Coon
Barbier
U.S. District Judge Carl Barbier announced Friday that he would sign an order that would keep millions of documents from litigation stemming from BP's Texas City oil refinery explosion confidential.
The announcement came during a status conference for the multidistrict litigation involving the Deepwater Horizon oilrig explosion and oil spill in the Gulf of Mexico.
Barbier, who presides over oil spill litigation in U.S. District Court for the Eastern District of Louisiana, drew laughter recalling how the evidence was introduced into the BP MDL.
"This is the hard drive that was deftly handed off to you?" Barbier asked Plaintiff Steering Committee attorney Steve Herman. "I believe it was a wishbone formation."
Barbier was referring to when Texas lawyer Brent Coon, wearing a brown blazer and jeans, submitted a hard drive with 7 million documents from the Texas City litigation at the end of a December status conference in the BP MDL.

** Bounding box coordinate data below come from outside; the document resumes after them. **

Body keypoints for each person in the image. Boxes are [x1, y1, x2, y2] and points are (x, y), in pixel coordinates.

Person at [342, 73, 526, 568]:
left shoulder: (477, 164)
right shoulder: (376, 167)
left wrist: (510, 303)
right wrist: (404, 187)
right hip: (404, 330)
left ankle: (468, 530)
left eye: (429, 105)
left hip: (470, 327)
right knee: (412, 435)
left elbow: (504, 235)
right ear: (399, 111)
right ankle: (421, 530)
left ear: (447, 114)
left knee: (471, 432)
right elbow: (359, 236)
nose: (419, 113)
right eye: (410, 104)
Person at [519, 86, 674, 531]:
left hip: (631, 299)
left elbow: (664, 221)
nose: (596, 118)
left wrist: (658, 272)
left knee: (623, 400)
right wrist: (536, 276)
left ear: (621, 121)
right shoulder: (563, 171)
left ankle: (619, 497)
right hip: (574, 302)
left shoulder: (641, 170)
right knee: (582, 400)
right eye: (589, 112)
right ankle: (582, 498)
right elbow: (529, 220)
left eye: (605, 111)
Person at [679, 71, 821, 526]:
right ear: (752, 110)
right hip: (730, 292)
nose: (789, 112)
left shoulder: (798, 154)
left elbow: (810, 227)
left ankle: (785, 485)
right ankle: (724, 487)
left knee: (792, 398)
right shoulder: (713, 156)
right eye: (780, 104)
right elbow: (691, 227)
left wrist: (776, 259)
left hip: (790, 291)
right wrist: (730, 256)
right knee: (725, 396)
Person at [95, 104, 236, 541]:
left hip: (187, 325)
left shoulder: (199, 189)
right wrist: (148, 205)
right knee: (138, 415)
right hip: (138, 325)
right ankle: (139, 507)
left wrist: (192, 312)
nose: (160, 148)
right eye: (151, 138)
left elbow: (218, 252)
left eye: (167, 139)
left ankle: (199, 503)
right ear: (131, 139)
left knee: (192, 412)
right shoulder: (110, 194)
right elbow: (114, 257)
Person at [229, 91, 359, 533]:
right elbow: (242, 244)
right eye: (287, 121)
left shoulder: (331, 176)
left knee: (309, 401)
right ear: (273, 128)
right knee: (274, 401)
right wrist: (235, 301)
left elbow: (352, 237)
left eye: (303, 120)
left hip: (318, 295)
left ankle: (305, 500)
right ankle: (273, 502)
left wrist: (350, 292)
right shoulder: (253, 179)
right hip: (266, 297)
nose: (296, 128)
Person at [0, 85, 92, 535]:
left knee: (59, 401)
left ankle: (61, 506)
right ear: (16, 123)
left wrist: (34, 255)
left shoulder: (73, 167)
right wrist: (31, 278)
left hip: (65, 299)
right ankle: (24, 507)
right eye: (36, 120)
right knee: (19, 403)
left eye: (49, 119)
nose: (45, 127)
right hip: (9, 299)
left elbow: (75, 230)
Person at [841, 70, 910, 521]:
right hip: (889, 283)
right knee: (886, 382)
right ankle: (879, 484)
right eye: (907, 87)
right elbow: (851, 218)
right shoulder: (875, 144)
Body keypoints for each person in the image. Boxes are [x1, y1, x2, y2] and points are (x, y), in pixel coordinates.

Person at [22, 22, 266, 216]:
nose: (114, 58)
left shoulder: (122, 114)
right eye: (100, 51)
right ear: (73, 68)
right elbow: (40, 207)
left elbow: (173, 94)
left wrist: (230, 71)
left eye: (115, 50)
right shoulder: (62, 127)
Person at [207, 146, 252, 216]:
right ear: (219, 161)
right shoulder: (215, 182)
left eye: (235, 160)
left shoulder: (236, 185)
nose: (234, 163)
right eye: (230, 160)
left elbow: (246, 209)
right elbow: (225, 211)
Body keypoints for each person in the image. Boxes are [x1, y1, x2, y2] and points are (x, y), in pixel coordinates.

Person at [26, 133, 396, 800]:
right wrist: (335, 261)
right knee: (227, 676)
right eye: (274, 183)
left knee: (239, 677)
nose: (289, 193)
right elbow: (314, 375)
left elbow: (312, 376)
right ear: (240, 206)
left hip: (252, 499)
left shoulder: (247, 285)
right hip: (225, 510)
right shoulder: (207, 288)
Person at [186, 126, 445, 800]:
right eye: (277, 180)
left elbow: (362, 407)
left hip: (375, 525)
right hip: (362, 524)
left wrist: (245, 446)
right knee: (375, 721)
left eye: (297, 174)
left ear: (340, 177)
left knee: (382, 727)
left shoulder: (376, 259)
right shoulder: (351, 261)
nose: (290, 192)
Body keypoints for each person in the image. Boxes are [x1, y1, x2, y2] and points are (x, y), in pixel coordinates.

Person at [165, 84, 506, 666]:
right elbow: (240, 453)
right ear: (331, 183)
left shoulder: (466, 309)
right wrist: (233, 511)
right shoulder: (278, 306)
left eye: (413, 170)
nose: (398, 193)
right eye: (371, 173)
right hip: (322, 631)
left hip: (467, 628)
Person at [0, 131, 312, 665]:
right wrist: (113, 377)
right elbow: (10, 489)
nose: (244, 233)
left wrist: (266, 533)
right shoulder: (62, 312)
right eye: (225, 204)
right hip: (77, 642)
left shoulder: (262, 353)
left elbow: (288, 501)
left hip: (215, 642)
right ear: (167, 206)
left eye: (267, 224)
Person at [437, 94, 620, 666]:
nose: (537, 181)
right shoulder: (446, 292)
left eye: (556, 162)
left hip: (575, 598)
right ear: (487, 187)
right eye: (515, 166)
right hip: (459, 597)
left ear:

At that hearing, BP attorney Andrew Langan said he learned about the documents "about five seconds ago" when Barbier asked if he was aware of their content. Coon said that it was all the discovery he completed in the Texas City case which he made sure were left open to the public.
Some of the documents fall under a confidentiality order signed by Barbier in the BP MDL regarding evidence and discovery from the Texas City litigation.
BP's Texas City refinery exploded in 2005, killing 19 and injuring 170 people. Coon was part of the plaintiff leadership committee in the subsequent litigation. In 2009 the Occupational Safety & Health Administration fined BP $87 million for failing to fix safety hazards that led to the explosion.
Barbier said that the documents that are marked confidential will continue to be so, and BP reserves to right to object to the introduction of evidence based on relevance.